Dans la communauté reculée de Tjuntjuntjara, au cœur du Grand Désert du Victoria, Simon Hogan poursuit, à plus de quatre-vingt-dix ans, une pratique picturale d’une intensité rare. Accroupi, parfois à demi allongé sur de vastes toiles de lin dépassant largement son propre corps, il peint avec une lenteur concentrée, où chaque geste semble suspendre le temps.
Sa longue barbe blanche effleure ses mains maculées de pigments.
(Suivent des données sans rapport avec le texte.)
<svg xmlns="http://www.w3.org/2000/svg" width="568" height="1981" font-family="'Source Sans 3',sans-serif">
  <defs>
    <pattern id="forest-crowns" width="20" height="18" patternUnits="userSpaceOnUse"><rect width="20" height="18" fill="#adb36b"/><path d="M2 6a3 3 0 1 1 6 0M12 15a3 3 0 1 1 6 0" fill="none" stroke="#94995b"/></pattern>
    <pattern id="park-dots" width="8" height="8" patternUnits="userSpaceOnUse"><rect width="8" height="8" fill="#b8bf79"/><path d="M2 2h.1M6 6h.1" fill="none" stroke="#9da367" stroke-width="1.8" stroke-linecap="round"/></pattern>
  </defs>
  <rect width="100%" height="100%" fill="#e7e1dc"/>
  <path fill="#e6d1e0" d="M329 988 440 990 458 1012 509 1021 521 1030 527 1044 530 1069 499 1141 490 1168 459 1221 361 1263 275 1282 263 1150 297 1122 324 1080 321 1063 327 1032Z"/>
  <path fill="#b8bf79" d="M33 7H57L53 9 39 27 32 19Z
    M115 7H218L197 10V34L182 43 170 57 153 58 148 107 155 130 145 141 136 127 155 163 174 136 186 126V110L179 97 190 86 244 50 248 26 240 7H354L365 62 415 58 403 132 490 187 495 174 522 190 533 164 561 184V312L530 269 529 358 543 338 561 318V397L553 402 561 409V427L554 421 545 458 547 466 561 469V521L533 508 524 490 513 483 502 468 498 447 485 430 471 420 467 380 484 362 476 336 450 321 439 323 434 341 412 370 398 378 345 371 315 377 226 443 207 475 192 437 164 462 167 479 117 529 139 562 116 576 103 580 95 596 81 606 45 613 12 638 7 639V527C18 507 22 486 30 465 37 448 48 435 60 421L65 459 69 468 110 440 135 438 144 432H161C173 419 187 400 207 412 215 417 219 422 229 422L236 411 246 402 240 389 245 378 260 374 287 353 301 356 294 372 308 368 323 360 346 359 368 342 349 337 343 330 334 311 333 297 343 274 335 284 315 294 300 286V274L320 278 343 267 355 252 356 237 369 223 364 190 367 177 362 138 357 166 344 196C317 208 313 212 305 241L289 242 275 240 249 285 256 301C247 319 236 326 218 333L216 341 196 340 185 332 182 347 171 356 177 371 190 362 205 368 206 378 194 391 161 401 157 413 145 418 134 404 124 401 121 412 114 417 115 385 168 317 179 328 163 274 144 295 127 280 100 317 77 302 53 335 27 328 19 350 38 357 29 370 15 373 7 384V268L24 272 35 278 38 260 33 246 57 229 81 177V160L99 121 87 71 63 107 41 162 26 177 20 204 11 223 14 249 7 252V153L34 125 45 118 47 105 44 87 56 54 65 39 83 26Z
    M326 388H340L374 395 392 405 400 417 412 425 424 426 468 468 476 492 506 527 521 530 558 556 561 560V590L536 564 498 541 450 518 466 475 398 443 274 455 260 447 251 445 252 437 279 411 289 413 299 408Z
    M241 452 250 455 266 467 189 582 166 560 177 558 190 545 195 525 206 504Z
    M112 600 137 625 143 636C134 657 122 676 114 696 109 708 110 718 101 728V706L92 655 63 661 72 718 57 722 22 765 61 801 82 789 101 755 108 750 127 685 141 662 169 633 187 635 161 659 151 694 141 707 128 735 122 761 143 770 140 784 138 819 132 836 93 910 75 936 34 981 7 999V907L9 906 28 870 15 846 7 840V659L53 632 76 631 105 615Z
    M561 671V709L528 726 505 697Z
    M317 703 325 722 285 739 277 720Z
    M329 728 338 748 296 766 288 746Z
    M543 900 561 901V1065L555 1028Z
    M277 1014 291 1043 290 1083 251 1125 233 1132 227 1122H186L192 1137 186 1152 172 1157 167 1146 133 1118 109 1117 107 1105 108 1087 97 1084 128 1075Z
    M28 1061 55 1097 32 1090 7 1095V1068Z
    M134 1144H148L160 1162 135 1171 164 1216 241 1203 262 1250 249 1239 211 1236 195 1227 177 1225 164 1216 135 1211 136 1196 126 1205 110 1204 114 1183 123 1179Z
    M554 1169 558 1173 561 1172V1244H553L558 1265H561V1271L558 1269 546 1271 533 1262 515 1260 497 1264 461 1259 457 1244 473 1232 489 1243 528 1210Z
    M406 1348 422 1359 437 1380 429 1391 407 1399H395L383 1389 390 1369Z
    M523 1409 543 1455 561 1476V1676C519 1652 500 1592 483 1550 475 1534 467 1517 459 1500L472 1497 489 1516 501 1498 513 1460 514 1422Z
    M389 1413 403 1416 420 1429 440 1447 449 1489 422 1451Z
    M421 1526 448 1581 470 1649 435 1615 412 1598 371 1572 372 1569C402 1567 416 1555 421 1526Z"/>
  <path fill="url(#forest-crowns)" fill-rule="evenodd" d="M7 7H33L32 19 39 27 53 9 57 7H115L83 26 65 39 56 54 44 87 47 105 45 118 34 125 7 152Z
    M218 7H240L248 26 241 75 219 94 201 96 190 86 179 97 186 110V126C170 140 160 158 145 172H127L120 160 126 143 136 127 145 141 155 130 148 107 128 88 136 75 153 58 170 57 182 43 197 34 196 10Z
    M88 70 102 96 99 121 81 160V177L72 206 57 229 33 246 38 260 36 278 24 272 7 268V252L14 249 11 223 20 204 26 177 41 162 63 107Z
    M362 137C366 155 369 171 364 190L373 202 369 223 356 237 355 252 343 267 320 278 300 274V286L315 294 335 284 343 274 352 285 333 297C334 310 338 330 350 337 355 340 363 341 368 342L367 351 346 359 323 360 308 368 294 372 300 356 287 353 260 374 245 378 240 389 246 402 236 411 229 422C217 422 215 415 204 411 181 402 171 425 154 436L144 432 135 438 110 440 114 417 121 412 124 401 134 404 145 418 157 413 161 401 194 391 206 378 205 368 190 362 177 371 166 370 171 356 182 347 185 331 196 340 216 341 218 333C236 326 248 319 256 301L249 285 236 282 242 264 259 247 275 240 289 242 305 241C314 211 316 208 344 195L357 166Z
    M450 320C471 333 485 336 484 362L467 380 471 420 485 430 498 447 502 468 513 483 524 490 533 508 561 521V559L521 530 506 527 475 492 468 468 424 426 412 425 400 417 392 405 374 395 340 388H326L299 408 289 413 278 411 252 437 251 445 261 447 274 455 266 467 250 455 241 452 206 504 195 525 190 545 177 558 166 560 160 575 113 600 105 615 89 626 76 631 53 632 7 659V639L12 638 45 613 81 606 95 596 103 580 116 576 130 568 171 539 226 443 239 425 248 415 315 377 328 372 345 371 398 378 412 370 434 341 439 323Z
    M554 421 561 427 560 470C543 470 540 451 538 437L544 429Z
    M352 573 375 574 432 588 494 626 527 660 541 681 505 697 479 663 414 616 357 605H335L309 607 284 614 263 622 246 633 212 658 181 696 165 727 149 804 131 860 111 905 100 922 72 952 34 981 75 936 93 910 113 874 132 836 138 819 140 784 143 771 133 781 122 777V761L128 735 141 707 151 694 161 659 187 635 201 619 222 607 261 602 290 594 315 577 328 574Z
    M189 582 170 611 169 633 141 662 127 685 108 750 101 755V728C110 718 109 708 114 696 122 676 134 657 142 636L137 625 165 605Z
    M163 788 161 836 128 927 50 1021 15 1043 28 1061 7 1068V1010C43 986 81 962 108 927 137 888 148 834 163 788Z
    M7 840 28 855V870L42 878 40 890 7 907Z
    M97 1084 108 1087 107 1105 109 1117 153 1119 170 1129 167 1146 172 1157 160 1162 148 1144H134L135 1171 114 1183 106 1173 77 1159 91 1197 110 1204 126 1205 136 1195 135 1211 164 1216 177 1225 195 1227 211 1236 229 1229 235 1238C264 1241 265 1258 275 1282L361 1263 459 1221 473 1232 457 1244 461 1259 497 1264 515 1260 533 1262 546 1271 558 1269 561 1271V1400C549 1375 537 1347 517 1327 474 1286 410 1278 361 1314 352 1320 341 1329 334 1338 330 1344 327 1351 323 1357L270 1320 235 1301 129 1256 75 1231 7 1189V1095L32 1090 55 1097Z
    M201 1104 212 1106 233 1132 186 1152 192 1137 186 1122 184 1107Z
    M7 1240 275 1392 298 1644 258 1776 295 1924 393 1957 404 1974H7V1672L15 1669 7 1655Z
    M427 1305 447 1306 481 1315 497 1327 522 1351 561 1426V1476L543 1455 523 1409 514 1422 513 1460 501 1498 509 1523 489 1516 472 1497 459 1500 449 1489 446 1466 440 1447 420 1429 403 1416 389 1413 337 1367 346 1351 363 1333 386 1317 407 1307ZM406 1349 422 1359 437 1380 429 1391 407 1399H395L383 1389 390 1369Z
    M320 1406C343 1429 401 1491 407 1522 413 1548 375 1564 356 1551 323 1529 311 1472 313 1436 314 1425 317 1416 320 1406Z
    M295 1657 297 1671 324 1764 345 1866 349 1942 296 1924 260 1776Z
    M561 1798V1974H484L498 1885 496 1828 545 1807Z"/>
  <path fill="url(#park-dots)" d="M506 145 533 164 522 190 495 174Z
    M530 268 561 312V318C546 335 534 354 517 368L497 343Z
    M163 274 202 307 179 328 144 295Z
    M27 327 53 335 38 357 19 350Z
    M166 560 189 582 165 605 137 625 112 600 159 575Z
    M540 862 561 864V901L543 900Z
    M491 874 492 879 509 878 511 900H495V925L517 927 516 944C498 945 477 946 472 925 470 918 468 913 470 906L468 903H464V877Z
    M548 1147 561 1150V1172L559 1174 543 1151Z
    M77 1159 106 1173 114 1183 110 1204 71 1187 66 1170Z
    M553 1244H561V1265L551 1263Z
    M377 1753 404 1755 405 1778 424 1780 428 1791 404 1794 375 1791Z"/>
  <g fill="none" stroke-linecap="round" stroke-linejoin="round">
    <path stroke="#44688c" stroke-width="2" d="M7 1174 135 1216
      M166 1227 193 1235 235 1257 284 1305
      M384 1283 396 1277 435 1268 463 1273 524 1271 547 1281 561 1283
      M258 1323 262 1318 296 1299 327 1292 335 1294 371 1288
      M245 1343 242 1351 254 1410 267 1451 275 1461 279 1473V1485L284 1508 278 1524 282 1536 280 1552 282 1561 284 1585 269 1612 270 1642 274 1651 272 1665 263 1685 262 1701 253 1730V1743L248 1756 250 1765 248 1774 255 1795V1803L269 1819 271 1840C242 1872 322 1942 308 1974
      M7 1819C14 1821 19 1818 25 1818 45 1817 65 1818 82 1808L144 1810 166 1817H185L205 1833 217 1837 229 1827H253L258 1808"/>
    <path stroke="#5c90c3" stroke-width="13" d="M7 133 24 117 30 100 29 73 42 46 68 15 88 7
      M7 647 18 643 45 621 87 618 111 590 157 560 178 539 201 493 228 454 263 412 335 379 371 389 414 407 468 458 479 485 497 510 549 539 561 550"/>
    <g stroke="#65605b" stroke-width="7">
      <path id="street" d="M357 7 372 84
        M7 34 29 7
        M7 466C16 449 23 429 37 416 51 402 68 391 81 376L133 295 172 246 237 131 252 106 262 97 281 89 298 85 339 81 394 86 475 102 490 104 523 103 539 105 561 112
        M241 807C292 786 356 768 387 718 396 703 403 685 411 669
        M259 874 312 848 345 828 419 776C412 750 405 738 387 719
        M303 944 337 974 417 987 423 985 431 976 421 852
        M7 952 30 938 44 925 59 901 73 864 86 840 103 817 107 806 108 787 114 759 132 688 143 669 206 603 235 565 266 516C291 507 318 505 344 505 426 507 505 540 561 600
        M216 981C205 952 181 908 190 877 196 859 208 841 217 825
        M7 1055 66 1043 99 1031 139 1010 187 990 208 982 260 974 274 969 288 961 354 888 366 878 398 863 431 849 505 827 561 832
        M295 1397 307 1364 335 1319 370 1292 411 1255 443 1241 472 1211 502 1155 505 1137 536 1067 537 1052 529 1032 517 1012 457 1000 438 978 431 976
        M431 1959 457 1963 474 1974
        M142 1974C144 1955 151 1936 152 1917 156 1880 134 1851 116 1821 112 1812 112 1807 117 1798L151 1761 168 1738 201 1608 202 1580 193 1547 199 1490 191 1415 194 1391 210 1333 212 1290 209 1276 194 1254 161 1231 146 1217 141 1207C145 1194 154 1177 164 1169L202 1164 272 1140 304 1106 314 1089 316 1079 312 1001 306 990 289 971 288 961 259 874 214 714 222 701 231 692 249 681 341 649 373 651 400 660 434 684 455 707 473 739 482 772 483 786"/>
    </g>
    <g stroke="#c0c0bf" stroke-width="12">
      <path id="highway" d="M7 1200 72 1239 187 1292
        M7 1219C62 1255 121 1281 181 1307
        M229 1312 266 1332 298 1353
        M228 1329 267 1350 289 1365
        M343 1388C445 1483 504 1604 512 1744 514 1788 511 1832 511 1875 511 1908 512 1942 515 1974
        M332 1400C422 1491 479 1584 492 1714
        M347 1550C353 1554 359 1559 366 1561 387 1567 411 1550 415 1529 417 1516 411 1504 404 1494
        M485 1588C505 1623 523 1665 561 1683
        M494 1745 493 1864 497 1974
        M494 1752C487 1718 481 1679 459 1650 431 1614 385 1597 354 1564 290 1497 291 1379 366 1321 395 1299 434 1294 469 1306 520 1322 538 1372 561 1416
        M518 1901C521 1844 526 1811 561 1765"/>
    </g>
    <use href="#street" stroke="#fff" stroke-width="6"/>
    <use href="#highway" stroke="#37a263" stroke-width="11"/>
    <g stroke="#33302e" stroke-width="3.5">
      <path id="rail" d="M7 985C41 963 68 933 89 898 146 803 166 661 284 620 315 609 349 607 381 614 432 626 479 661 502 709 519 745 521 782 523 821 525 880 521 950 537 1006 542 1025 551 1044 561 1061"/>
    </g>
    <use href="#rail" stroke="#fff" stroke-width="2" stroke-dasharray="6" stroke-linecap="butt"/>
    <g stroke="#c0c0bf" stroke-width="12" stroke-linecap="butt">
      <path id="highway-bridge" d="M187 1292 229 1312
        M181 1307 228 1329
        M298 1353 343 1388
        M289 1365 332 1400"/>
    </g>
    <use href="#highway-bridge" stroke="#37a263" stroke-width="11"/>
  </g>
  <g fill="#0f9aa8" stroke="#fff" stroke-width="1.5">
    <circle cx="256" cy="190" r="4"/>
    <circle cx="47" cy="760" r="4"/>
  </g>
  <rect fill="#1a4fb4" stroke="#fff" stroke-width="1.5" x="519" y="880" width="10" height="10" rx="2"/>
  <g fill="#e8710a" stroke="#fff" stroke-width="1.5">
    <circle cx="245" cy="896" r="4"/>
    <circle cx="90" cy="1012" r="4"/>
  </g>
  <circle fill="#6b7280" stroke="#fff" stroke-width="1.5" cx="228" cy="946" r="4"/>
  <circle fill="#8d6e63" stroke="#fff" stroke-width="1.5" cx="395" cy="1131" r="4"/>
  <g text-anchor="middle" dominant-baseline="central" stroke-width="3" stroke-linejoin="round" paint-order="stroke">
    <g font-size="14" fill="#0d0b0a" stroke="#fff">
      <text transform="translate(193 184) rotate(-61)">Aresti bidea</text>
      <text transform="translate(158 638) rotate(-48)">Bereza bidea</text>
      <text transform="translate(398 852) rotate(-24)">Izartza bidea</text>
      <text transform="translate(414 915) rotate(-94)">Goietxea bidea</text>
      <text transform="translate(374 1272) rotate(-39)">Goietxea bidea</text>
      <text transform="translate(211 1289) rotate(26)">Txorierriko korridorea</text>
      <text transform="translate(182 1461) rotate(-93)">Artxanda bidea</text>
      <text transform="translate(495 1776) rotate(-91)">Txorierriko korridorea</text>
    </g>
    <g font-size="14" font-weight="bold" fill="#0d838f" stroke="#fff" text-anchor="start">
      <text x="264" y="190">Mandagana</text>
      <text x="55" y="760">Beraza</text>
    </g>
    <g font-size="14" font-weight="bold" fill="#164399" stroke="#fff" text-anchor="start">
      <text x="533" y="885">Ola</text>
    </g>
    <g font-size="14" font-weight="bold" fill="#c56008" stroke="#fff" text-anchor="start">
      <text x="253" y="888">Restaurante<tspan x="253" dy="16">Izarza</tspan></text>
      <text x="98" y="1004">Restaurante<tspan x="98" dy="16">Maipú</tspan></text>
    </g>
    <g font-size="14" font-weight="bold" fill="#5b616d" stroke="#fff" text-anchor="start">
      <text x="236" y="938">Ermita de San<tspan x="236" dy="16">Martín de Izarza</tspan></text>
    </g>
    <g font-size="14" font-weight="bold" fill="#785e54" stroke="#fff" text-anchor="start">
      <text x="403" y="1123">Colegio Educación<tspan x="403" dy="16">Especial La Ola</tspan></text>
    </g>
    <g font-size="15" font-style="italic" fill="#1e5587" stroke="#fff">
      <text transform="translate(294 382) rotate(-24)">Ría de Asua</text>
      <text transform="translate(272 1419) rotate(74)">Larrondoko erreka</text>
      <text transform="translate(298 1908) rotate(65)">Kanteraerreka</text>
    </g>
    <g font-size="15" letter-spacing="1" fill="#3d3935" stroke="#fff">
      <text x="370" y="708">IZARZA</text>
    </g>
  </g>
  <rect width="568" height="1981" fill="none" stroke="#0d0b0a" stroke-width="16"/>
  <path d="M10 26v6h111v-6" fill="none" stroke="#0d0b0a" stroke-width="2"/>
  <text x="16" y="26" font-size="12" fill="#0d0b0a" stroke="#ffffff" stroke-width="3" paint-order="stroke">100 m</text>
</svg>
Autour de lui, ses chiens — compagnons constants — laissent sur ses vêtements les traces de leur présence. L’artiste arrive t**d au centre d’art, souvent après les autres, mais entre immédiatement dans une forme d’attention absolue. À l’aide d’un pinceau ou d’un bâton de bois (punu), il dépose des champs de couleur, des lignes concentriques et des points qui émergent progressivement comme une cartographie vivante.
Peindre le territoire, incarner le Tjukurpa
L’œuvre de Simon Hogan est indissociable des sites spirituels de Lingka et Paltju, lieux fondateurs de son existence et de son identité. À travers ses compositions, il ne représente pas le paysage : il l’actualise.
Ses tracés concentriques, ses halos lumineux — blancs nacrés, verts sourds, jaunes vibrants — révèlent des points d’eau, des pistes, des zones de passage. Les surfaces ponctuées, d’une granulosité presque tactile, invitent à une lecture sensorielle de la toile, comme si l’on pouvait en parcourir les reliefs du bout des doigts.
Ces œuvres s’inscrivent dans le cycle du Tjukurpa, le Temps du Rêve, fondement cosmologique des cultures aborigènes d’Australie. Elles ne relèvent pas d’une mémoire figée, mais d’un processus actif : peindre, ici, c’est maintenir le monde en existence.
La mémoire du geste
Avec l’âge, la mémoire de l’artiste s’estompe, les mots se raréfient. Pourtant, la main persiste. Fragile mais sûre, elle « connaît le chemin ». Là où la parole se retire, la peinture demeure.
Autrefois, Simon Hogan racontait longuement les histoires de ses œuvres dans sa langue, le Pitjantjatjara, ponctuant ses récits de quelques mots d’anglais — waterhole, trees, Tjukurpa. Aujourd’hui, son silence n’est pas absence : il est transfert. Sa peinture devient langage. Chaque toile est ainsi une transmission, une continuité, une parole déposée dans la matière.
Une souveraineté invisible
Dans l’immensité du désert, où la présence humaine semble parfois absente, la terre demeure habitée par des générations ininterrompues. Les artistes du Spinifex Art Project, dont Simon Hogan est l’une des figures majeures, exercent une autorité culturelle et spirituelle sur ces territoires s’étendant sur des centaines de kilomètres.
Cette souveraineté ne s’exprime ni par des signes de pouvoir visibles, ni par des structures hiérarchiques occidentales. Elle réside dans la connaissance, la responsabilité et la continuité des récits.
Simon Hogan vit avec une extrême simplicité, campant souvent à proximité de son habitation, entouré de ses chiens, en lien constant avec son environnement. Son œuvre est indissociable de cette existence — à la fois humble et profondément ancrée.
Peindre comme acte de présence
Observer Simon Hogan peindre, c’est assister à une forme de méditation active. Le temps s’étire, le geste se répète, s’ajuste, se concentre. Chaque point, chaque ligne participe d’un tout invisible qui se révèle progressivement.
Il ne s’agit pas de représenter, mais de faire advenir. Dans un monde où les repères s’accélèrent et se fragmentent, l’œuvre de Simon Hogan rappelle avec une force silencieuse que certains gestes — anciens, patients, essentiels — continuent de porter en eux la mémoire du monde.